Study on the tunable band gap of LiNaPb2Br6 superlattice and its optical properties

The property changes between APbBr₃ (A = Li, Na) and LiPbBr₃/NaPbBr₃ superlattice (LiNaPb₂Br₆), as well as the electronic structure and optical properties of LiNaPb₂Br₆ under various pressures, have been investigated using the GGA-PBE method based on first-principles. The research shows that the band gap (E_g) value of LiNaPb₂Br₆ is 1.674 eV at 0 GPa, which is between that of LiPbBr₃ and NaPbBr₃. Meanwhile, the results indicate that the E_g of LiNaPb₂Br₆ gradually decreases with the increase in pressure, reaching 0.080 eV at 7 GPa, and its valence band top crosses the Fermi level at 8 GPa.

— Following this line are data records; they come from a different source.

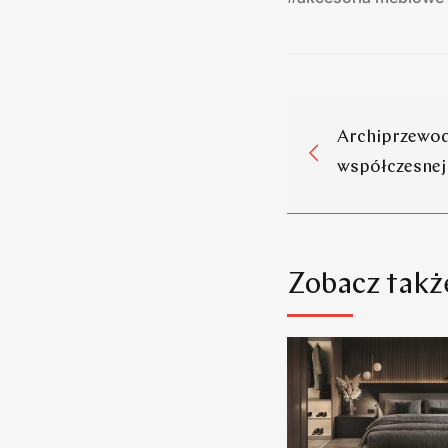
Archiprzewod
współczesnej
Zobacz takż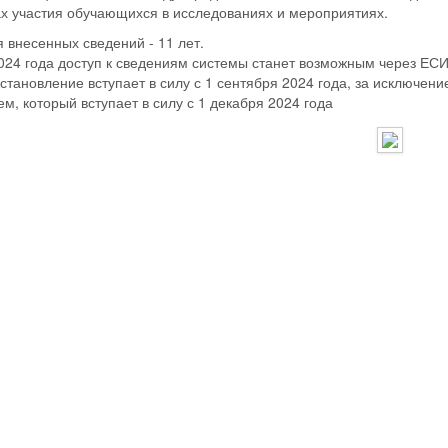
ах участия обучающихся в исследованиях и мероприятиях.
 внесенных сведений - 11 лет.
024 года доступ к сведениям системы станет возможным через ЕСИ
тановление вступает в силу с 1 сентября 2024 года, за исключени
м, который вступает в силу с 1 декабря 2024 года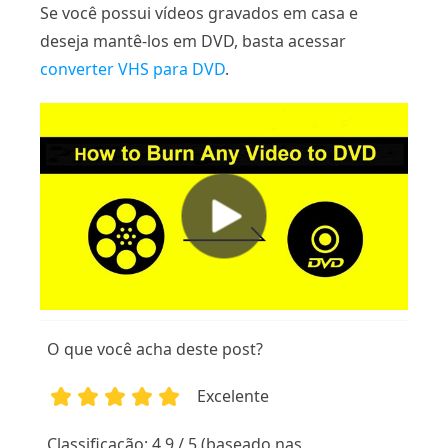
Se você possui vídeos gravados em casa e
deseja mantê-los em DVD, basta acessar
converter VHS para DVD
.
O que você acha deste post?
Excelente
1
2
3
4
5
Classificação: 4.9 / 5 (baseado nas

Therefore, by combining the construction of superlattices with the application of pressure, the E_g of LiNaPb₂Br₆ can be continuously regulated in the range of 0–1.674 eV. Since the optical properties of a material primarily depend on its band structure, the optical properties of LiNaPb₂Br₆ can be widely adjusted by continuously tuning the E_g of this superlattice. The calculated results demonstrate that the optical properties of LiNaPb₂Br₆ were optimized in comparison to APbBr₃ (A = Li, Na). In addition, the increase in pressure improves the absorption capability of LiNaPb₂Br₆ in both the visible and ultraviolet regions, thereby expanding the potential applications of LiNaPb₂Br₆ in the optical field.